D’où l’insistance de la fédération patronale pour des consultations avec toutes les parties concernées - état, spécialistes des pensions, communauté des affaires, syndicats et société civile.  « Nous notons les bonnes volontés de part et d’autre, ainsi que le dialogue renouvelé de ces dernières semaines, mais qui n’a, malheureusement, pas encore abouti à une solution gagnante pour tous.  Nous allons continuer dans la voie du dialogue et prendrons d’autres mesures si nécessaire pour protéger la communauté des affaires et l’emploi, surtout dans le contexte exceptionnellement éprouvant dans lequel nous nous trouvons tous », fait ressortir Business Mauritius.  La fédération a conclu en évoquant sa « volonté ferme » de trouver la « meilleure solution possible pour les entreprises, et cela dans un esprit de collaboration nationale ».

Des actions légales envisagées 

Plusieurs personnes envisagent, à titre individuelle, d’avoir recours à des actions légales pour contester la CSG. « Au niveau des actuaires, nous n’envisageons, toutefois, pas des actions légales, mais notre invitation au gouvernement pour trouver de meilleures formules tient 
toujours », indique Bernard Yen. 

Les contributions repoussées jusqu’à novembre 

Normalement, avec l’entrée en vigueur de la CSG le 1er septembre, la contribution doit être déduite ce mois-ci et le paiement doit se faire le 31 octobre.

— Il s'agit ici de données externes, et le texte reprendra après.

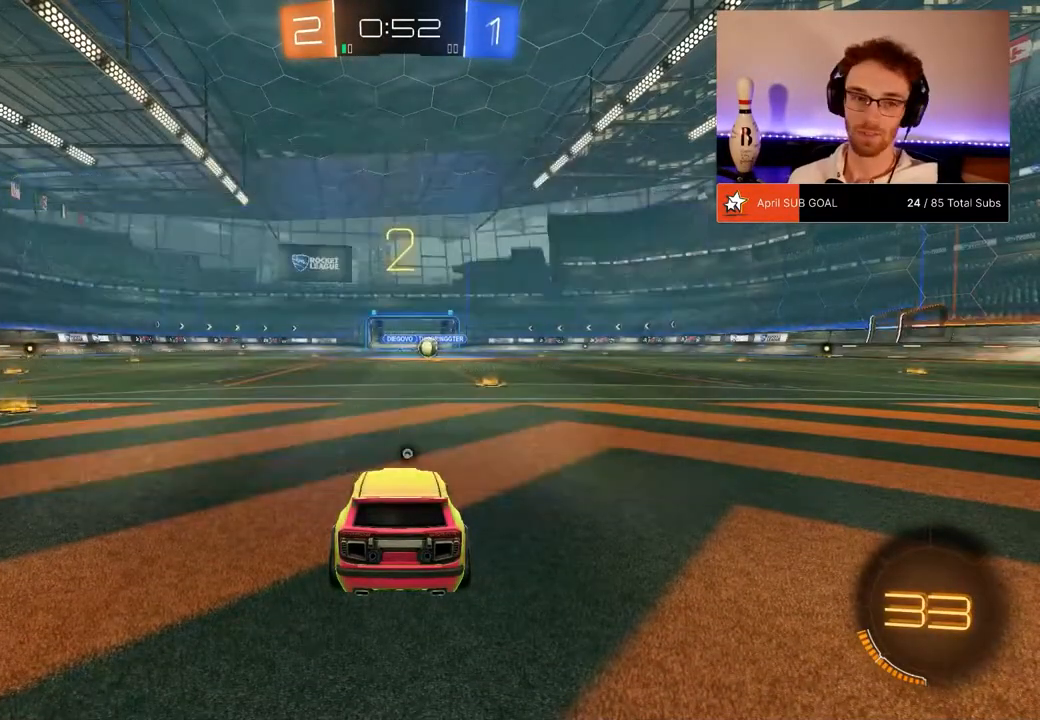
{"buttons": ["R2"], "left_stick": "center", "right_stick": "center", "events": []}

Or, selon les provisions de la loi (Contribution sociale généralisée Regulations GN 214 de 2020), les contributions de septembre 2020 peuvent être repoussées jusqu’à novembre 2020. « Exceptionnellement, les entreprises pourront payer à la fin de novembre pour le premier mois. Cela n’aide pas beaucoup. C’est un changement assez brutal qu’on aurait dû éviter si le gouvernement s’était donné quelques mois de consultations pour améliorer la formule », avance l’actuaire Bernard Yen. 

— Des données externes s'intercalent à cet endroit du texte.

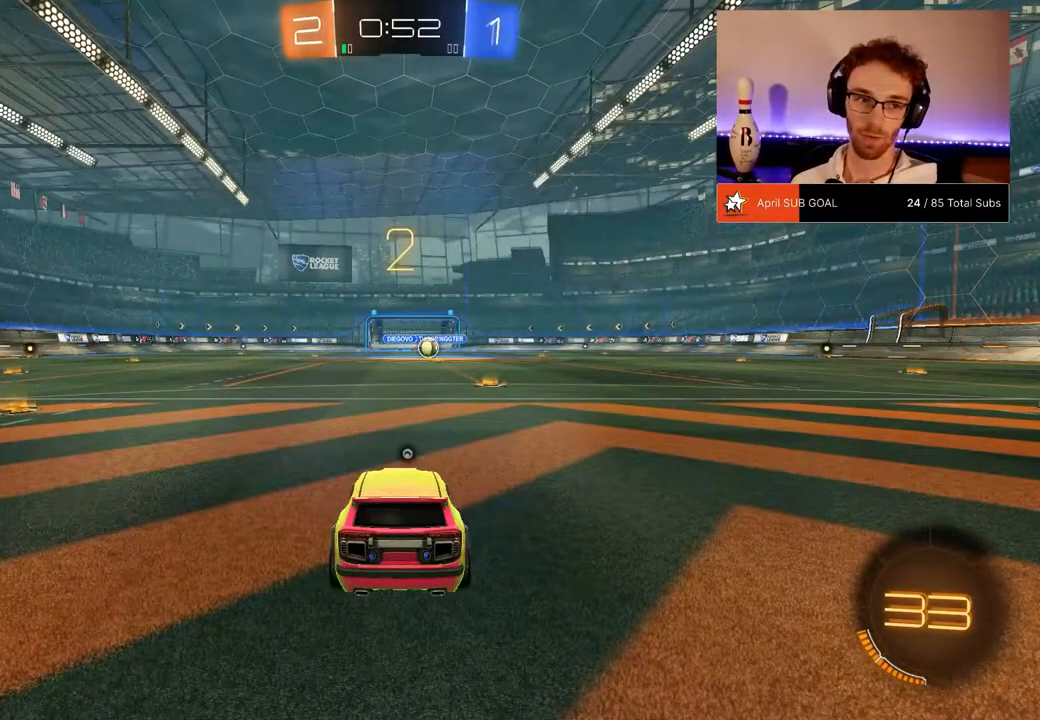
{"buttons": ["R2"], "left_stick": "center", "right_stick": "center", "events": []}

  Contribution de l’employé  Contribution de l’employeur  
Rémunération jusqu’à Rs 50 000 par mois  1,5 % 3%
Rémunération au-delà de Rs 50 000 par mois  3% 6%

Les 4 inquiétudes de la communauté des affaires

La gouvernance 

« La CSG, qui est une taxe sur les salaires, remplacera le National Pensions Fund (NPF), qui est un régime contributif. Si le NPF a des lacunes, le fonds est géré selon un système tripartite par le gouvernement, les représentants des employés et des employeurs », explique Business Mauritius. Or, dans sa forme actuelle, déplore la fédération, la CSG sera collectée et gérée par les autorités uniquement, sans l’apport gestionnaire de ses partenaires sociaux.  

La pérennité

Autre point noir : contrairement au NPF qui perçoit des cotisations de contribuables pour financer leurs propres pensions, la CSG percevra des cotisations des employeurs et des employés actuels pour payer les retraités actuels. « Or, notre population vieillit et il y a de plus en plus de retraités pour de moins en moins de population active : que se passera-t-il quand il n’y aura plus assez de contributions provenant de la population active pour payer la pension de tous les retraités ?  Il n’y a, à ce jour, dans la loi qui a été votée, aucune visibilité quant à cette problématique », fait ressortir Business Mauritius. Ce texte ne contient pas de plan précis montrant comment le fonds de la CSG pourrait être investi et grandir. 

L’équité 

La CSG ne sera pas payable par tous les Mauriciens qui travaillent, comme c’est le cas pour le NPF, mais uniquement par les employés du secteur privé.  « Le gouvernement, donc indirectement tous les contribuables incluant ceux du secteur privé, vont payer la part des fonctionnaires », déplore Business Mauritius. . « Pour ceux prenant leur retraite après l’abolition du NPF, les bénéfices seront réduits puisque le fonds est programmé à disparaître dans le temps », explique Business Mauritius. Par ailleurs, les travailleurs et professionnels indépendants qui gagnent plus que Rs 10 000 ne verseront que Rs 150 par mois.  « Or, un employé d’une entreprise faisant le même travail, avec une rémunération de plus de Rs 10 000, devra quant à elle payer 3% de son salaire. Cette différence s’accentue pour les professionnels à hauts revenus qui seront assujettis à des régimes fiscaux distincts et des écarts de contribution significatifs », déplore la fédération. 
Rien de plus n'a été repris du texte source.